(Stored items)
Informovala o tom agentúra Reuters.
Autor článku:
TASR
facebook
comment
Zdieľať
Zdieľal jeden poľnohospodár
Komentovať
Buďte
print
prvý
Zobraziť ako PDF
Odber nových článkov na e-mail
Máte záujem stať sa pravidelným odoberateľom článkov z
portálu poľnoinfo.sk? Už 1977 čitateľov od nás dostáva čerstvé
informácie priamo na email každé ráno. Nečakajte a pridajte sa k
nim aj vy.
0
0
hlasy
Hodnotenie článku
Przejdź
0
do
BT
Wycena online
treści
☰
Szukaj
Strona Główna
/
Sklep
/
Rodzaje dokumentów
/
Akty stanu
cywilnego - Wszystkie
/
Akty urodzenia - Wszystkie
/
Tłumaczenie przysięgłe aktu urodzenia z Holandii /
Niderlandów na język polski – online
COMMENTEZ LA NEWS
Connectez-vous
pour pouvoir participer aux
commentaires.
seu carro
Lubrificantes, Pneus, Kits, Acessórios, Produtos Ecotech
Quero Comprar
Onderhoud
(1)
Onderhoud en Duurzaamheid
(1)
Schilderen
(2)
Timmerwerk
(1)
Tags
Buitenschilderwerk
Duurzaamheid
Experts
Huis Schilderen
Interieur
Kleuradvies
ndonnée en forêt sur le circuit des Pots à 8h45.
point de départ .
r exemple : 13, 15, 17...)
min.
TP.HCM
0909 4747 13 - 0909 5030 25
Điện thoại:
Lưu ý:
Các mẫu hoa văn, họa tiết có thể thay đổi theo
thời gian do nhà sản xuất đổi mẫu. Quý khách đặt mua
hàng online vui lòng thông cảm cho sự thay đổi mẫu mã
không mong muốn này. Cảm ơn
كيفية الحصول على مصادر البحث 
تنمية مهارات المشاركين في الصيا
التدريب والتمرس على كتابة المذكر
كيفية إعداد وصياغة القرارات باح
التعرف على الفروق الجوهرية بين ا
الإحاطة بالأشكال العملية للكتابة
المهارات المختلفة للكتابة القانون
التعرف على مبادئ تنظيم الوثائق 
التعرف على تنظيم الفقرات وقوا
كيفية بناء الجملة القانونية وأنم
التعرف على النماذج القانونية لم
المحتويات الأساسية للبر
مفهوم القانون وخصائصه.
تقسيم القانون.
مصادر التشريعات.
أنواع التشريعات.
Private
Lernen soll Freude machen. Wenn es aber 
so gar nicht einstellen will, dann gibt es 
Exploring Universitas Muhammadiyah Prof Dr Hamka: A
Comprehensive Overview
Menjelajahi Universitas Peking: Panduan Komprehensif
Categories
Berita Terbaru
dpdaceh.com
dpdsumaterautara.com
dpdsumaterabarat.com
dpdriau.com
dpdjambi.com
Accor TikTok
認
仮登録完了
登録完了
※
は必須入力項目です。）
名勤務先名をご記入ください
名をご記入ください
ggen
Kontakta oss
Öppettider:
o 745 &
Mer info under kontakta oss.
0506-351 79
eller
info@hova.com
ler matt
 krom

How to complete this task: All lines from the one with "dpdsumaterabarat.com" through the end of the records need to be copied exactly, and no other lines.

Result of this exercise:
dpdsumaterabarat.com
dpdriau.com
dpdjambi.com
Accor TikTok
認
仮登録完了
登録完了
※
は必須入力項目です。）
名勤務先名をご記入ください
名をご記入ください
ggen
Kontakta oss
Öppettider:
o 745 &
Mer info under kontakta oss.
0506-351 79
eller
info@hova.com
ler matt
 krom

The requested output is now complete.